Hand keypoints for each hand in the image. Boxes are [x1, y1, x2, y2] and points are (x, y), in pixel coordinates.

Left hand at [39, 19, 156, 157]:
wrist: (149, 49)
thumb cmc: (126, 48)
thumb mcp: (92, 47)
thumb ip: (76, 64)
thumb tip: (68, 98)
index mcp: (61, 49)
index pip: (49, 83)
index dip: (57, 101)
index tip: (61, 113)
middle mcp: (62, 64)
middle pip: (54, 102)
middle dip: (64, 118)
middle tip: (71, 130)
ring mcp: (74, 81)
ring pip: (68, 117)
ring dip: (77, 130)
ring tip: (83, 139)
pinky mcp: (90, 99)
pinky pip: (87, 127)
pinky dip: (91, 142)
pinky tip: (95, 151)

Directions:
Check each line of the records for the word "middle", then state how many lines have it, as a number only.

Solution to this exercise:
4